If I really wanted to figure out what I might mean by "maximize median utility", I'd say something like "can I encode an interestingly large set of preference functions using a median somehow?"
What median? The median of the probability distribution over outcomes? That's just Maximum Likelihood. The median of the product of some function of an outcome and the probability of that outcome? There's a question, I guess... Suppose we try to encode an agent's preferences as a decision algorithm that reads "make the i-th decision, choosing i by argmax{median(probability(outcome_j|decision_i)*f(outcome_j|decision_i) over all outcome_j)}".

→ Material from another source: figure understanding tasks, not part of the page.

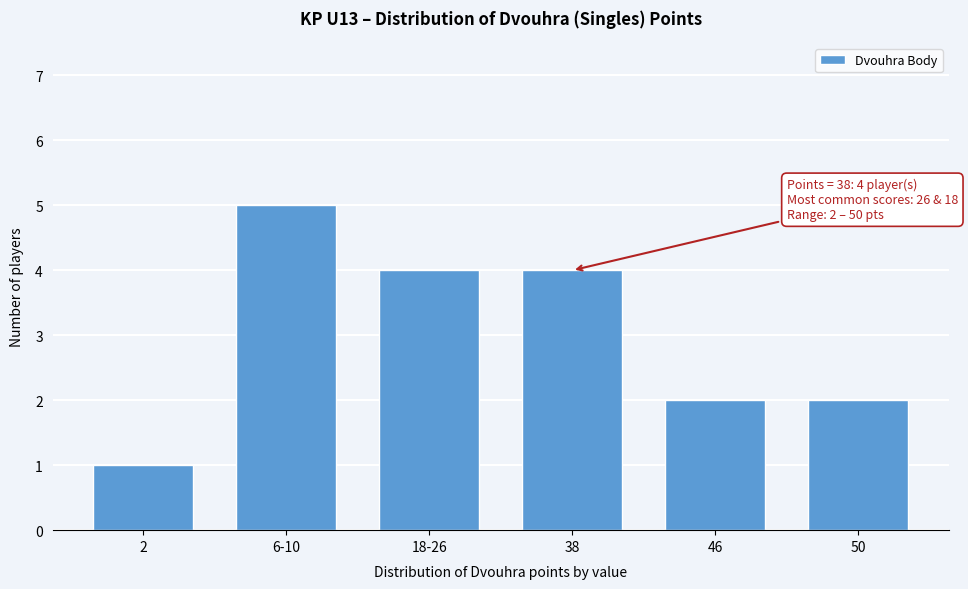

Reading right to left, transcribe all the data shown in this chart.

2	2	4	4	5	1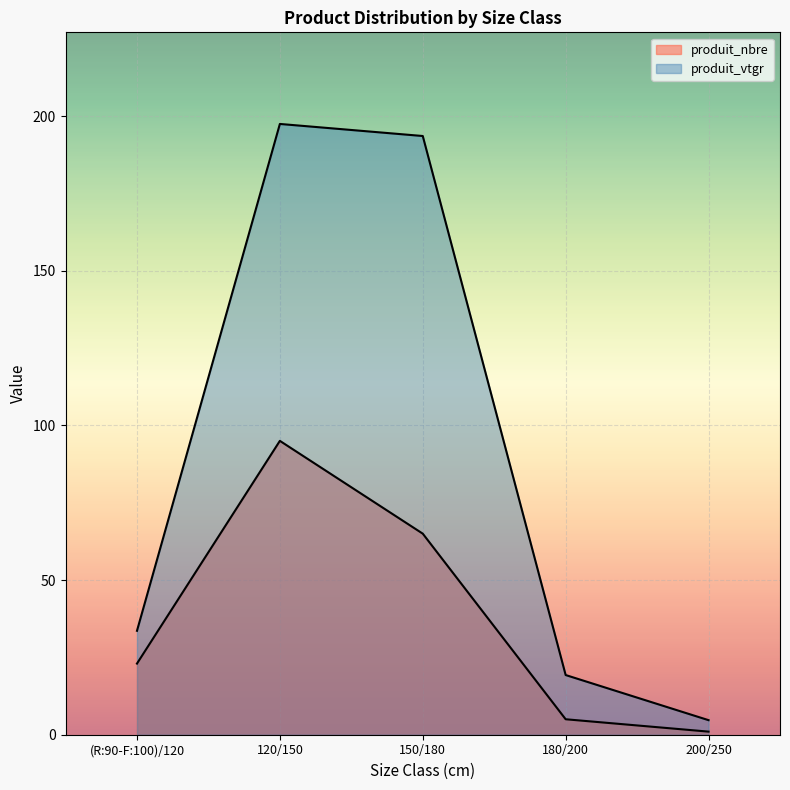

Where does the produit_vtgr series first go above 33?

(R:90-F:100)/120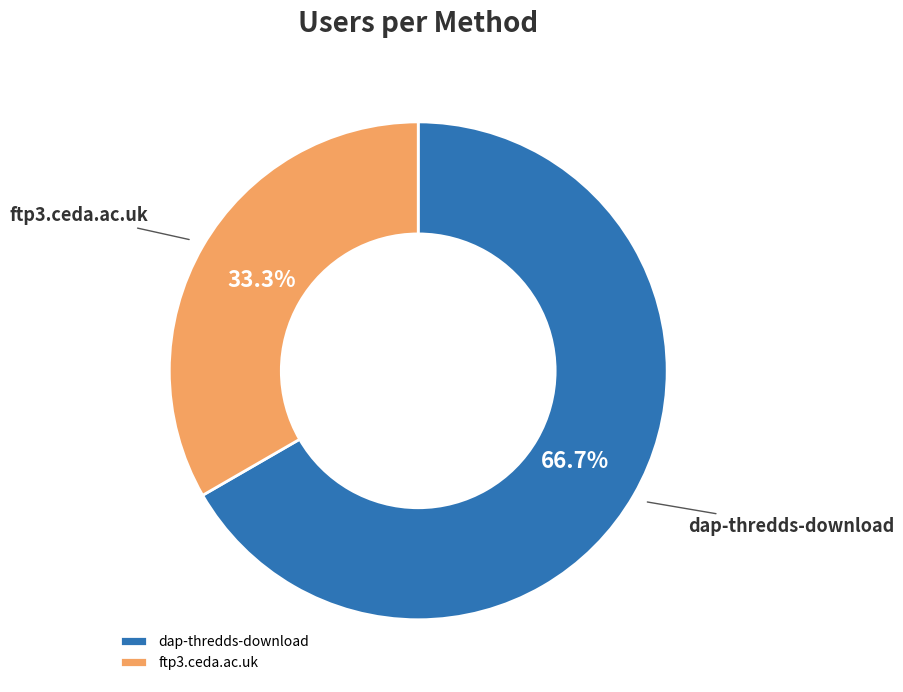

Which slice is the largest?

dap-thredds-download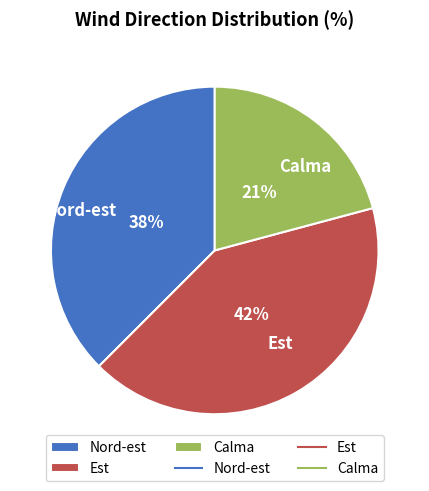

To the nearest percent, what percentage of the pie is Calma?

21%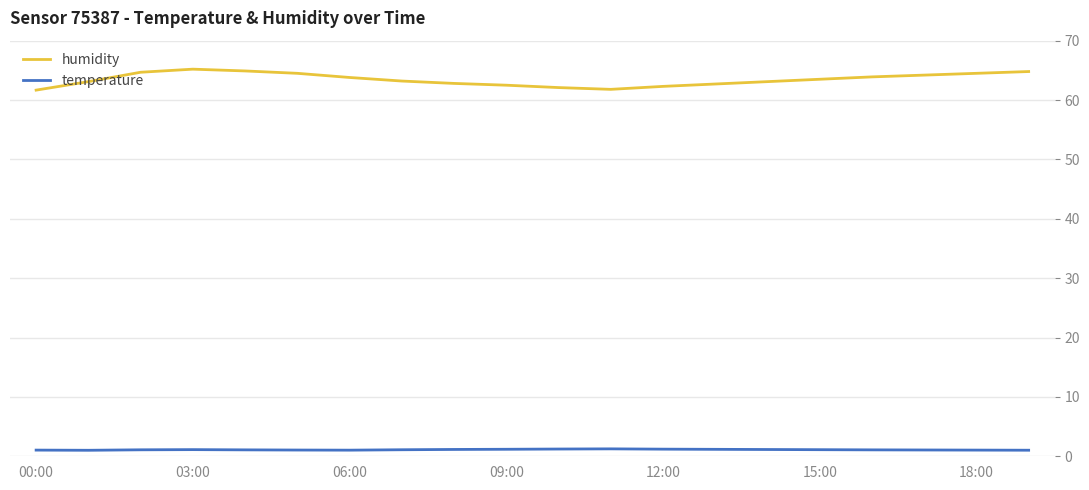

Which series has the largest total across all categories?

humidity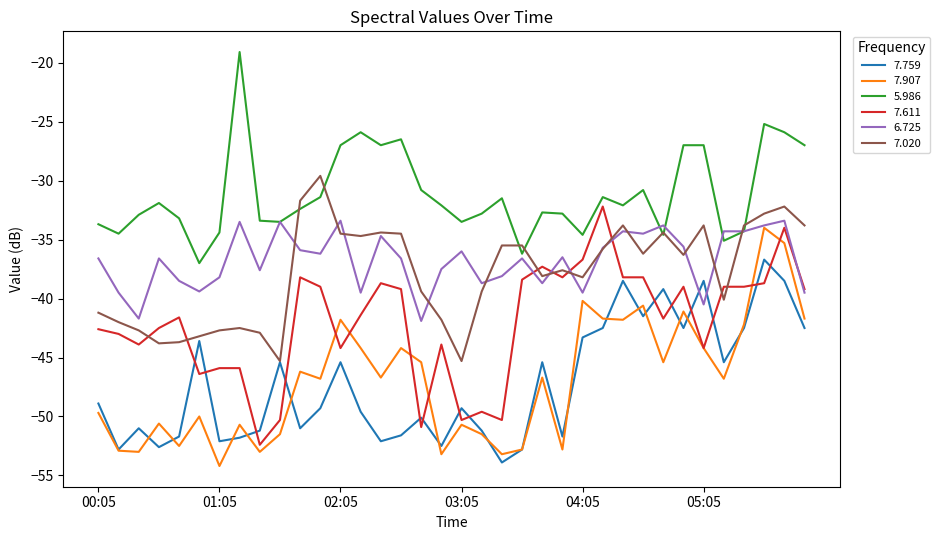

After their last crossing, which series has the higher values: 7.020 or 7.611?

7.020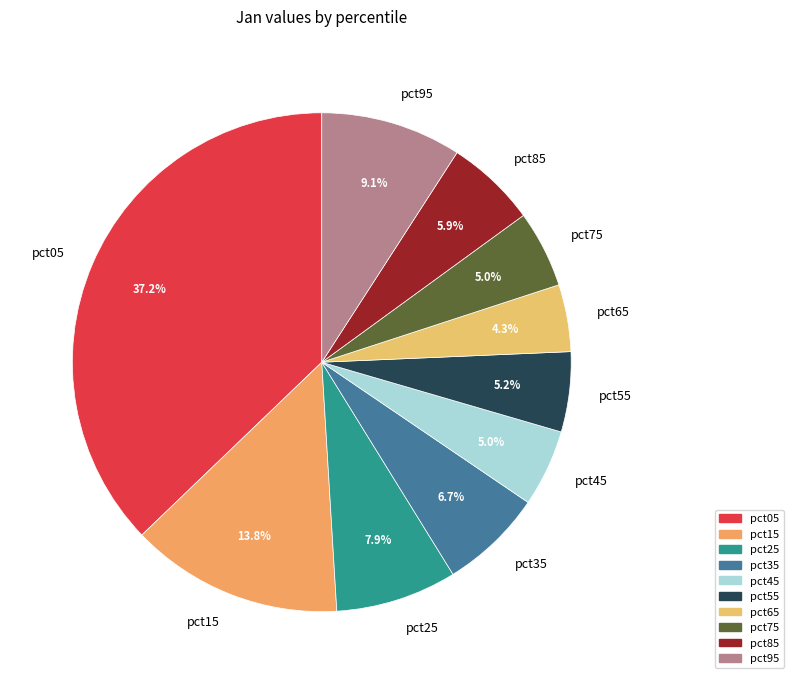

Does pct85 represent more than half of the total?

No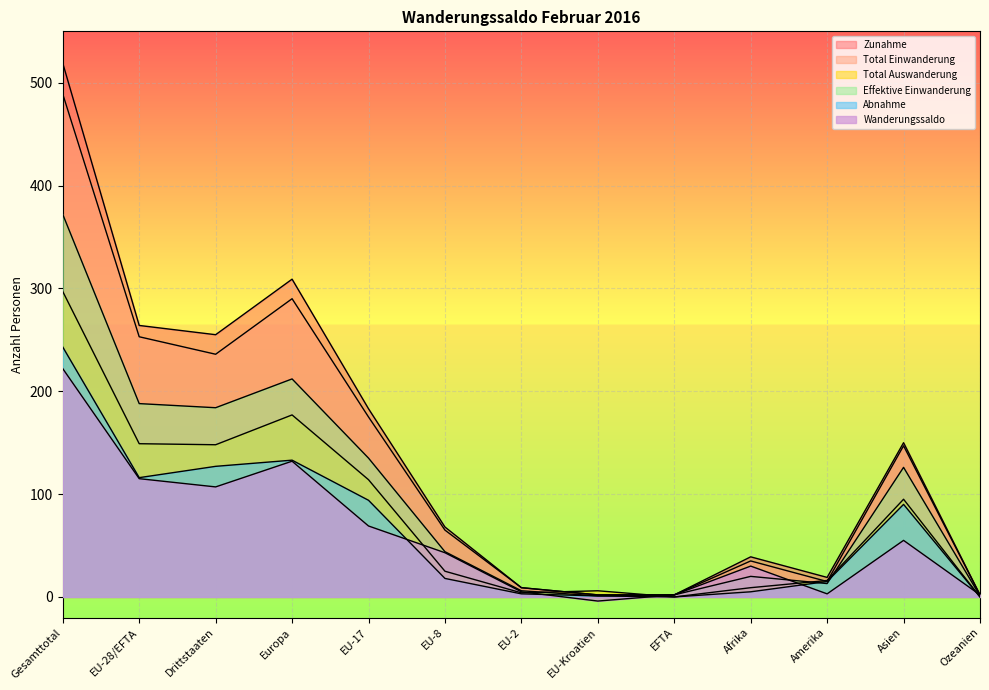

What position from the left is EU-8?

6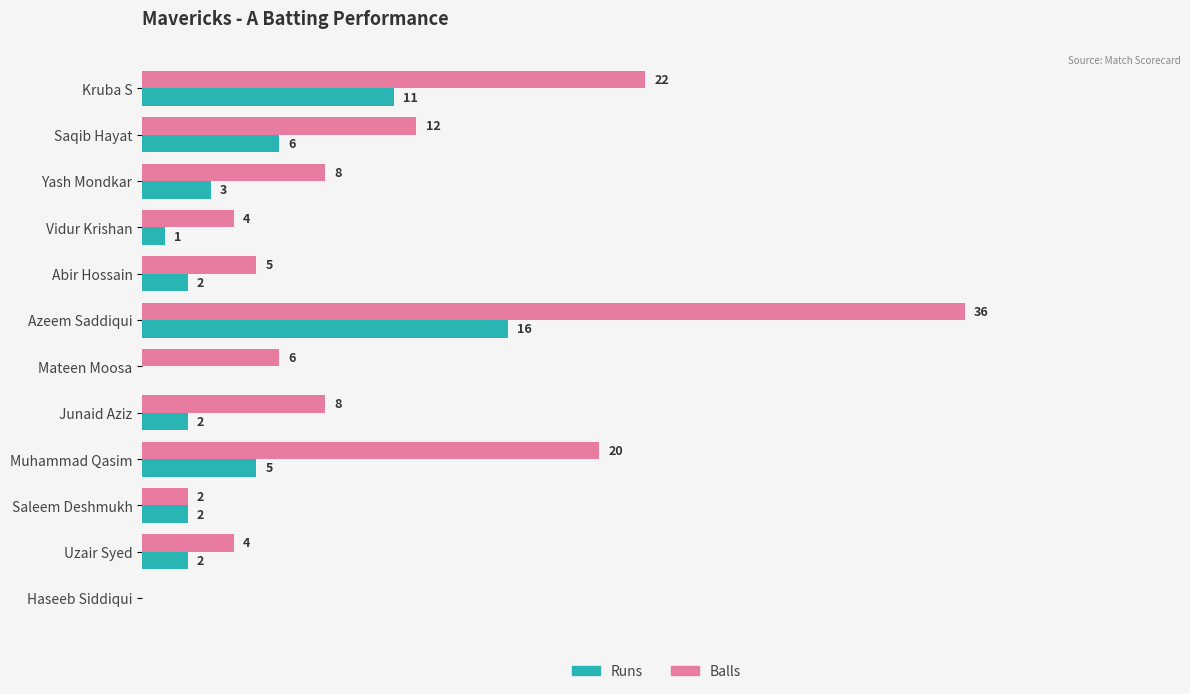

Where is Runs nearest to the value 8?

Saqib Hayat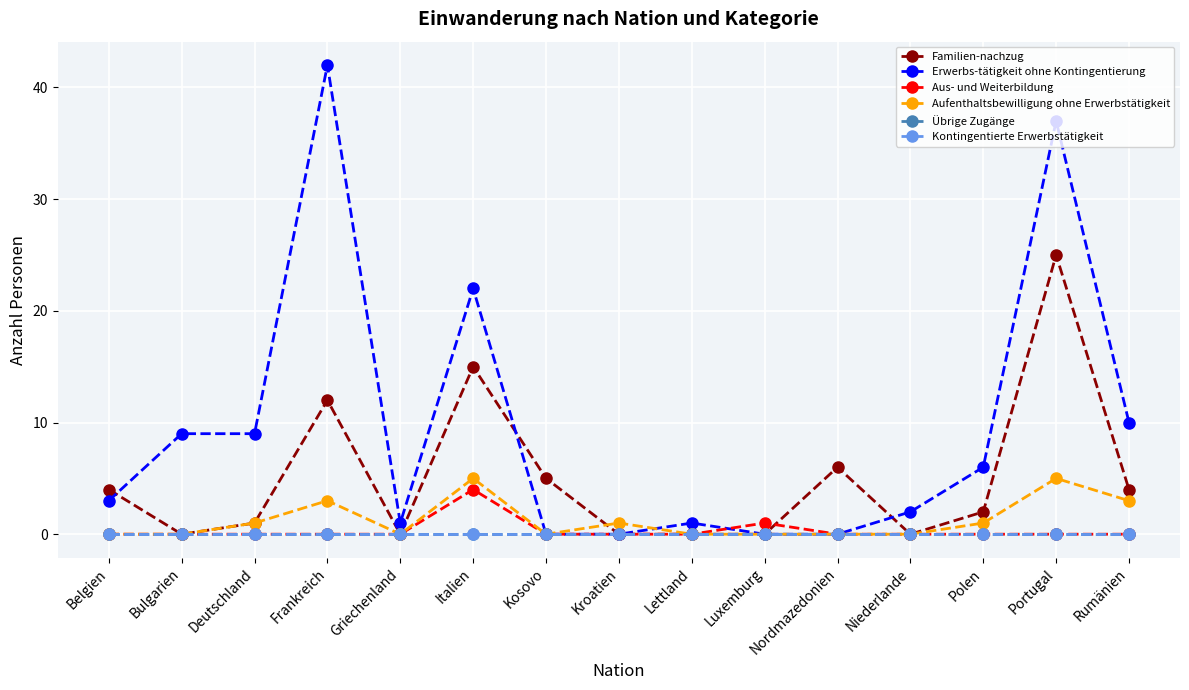

Reading left to right, list all the values displayed in this chart.

Familien-nachzug: Belgien=4	Bulgarien=0	Deutschland=1	Frankreich=12	Griechenland=0	Italien=15	Kosovo=5	Kroatien=0	Lettland=0	Luxemburg=0	Nordmazedonien=6	Niederlande=0	Polen=2	Portugal=25	Rumänien=4
Erwerbs-tätigkeit ohne Kontingentierung: Belgien=3	Bulgarien=9	Deutschland=9	Frankreich=42	Griechenland=1	Italien=22	Kosovo=0	Kroatien=0	Lettland=1	Luxemburg=0	Nordmazedonien=0	Niederlande=2	Polen=6	Portugal=37	Rumänien=10
Aus- und Weiterbildung: Belgien=0	Bulgarien=0	Deutschland=0	Frankreich=0	Griechenland=0	Italien=4	Kosovo=0	Kroatien=0	Lettland=0	Luxemburg=1	Nordmazedonien=0	Niederlande=0	Polen=0	Portugal=0	Rumänien=0
Aufenthaltsbewilligung ohne Erwerbstätigkeit: Belgien=0	Bulgarien=0	Deutschland=1	Frankreich=3	Griechenland=0	Italien=5	Kosovo=0	Kroatien=1	Lettland=0	Luxemburg=0	Nordmazedonien=0	Niederlande=0	Polen=1	Portugal=5	Rumänien=3
Übrige Zugänge: Belgien=0	Bulgarien=0	Deutschland=0	Frankreich=0	Griechenland=0	Italien=0	Kosovo=0	Kroatien=0	Lettland=0	Luxemburg=0	Nordmazedonien=0	Niederlande=0	Polen=0	Portugal=0	Rumänien=0
Kontingentierte Erwerbstätigkeit: Belgien=0	Bulgarien=0	Deutschland=0	Frankreich=0	Griechenland=0	Italien=0	Kosovo=0	Kroatien=0	Lettland=0	Luxemburg=0	Nordmazedonien=0	Niederlande=0	Polen=0	Portugal=0	Rumänien=0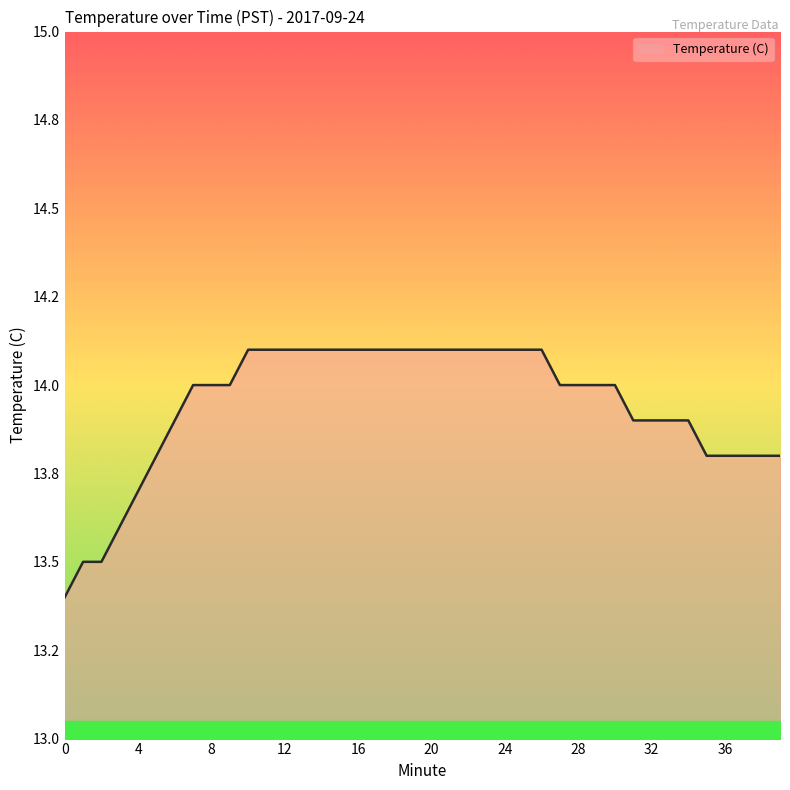

What is the maximum value shown in the chart?

14.1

My intuition is that this doesn't work... first, I'll have to make outcomes really granular or else decisions that shift probabilities minorly will have no effect on the median at all. Second, it feels like since the median operation isn't linear in any good way, I won't be able to decompose the preferences and tease out the function f...
You're right, it is backwards in one view of things. I don't think that's the only way of seeing it, though: in "Thinking about Acting", Pollock argues that the VNM view is backwards.
ReplyDeleteI don't understand the "what median?" paragraph. The computation I am referring to is: median utility := the highest utility which we have at least a 50% chance of equaling/exceeding. (IE: the median is the utility such that we have an equal chance of going above it or below it, with some way of breaking ties when this is not sufficiently well-defined.)
The question that VNM utility theory answers is: under what conditions can a set of gambling preferences be interpreted as mean-utility maximization (fixed utilities on deterministic outcomes & gamble's values interpolated from these via the probabilities)?
In the VNM formulation, I'm breaking continuity and independence. Now that I understand there are alternatives, I don't find these axioms to be particularly compelling. So, it seems as if median utility encodes a possible set of preferences on gambles.
I doubt median utility captures as broad/useful a set of preferences as mean utility. It captures a different set, though.
We could think of mean-max and median-max as two different systems of moving from preferences over deterministic outcomes to preferences over gambles. Some immediate facts about median maximization:
ReplyDelete1) Only the ordering of preferences matters; we don't need to assign numeric utilities to outcomes anymore. (Since I already mentioned Pollock, I should mention that he argued against this; he thought numeric utilities were necessary for efficiency. Indeed, finding the median is more computationally difficult.)
2) If we are choosing between two gambles, we use the preference ordering of the median outcomes. 50% is always a tip-over point: if some outcome is more than 50% probable, the gamble will simply take on that value. This is not true about mixing two gambles together: there is nothing nice we can say based on the median value of the two gambles and the knowledge that one has probability over 50%.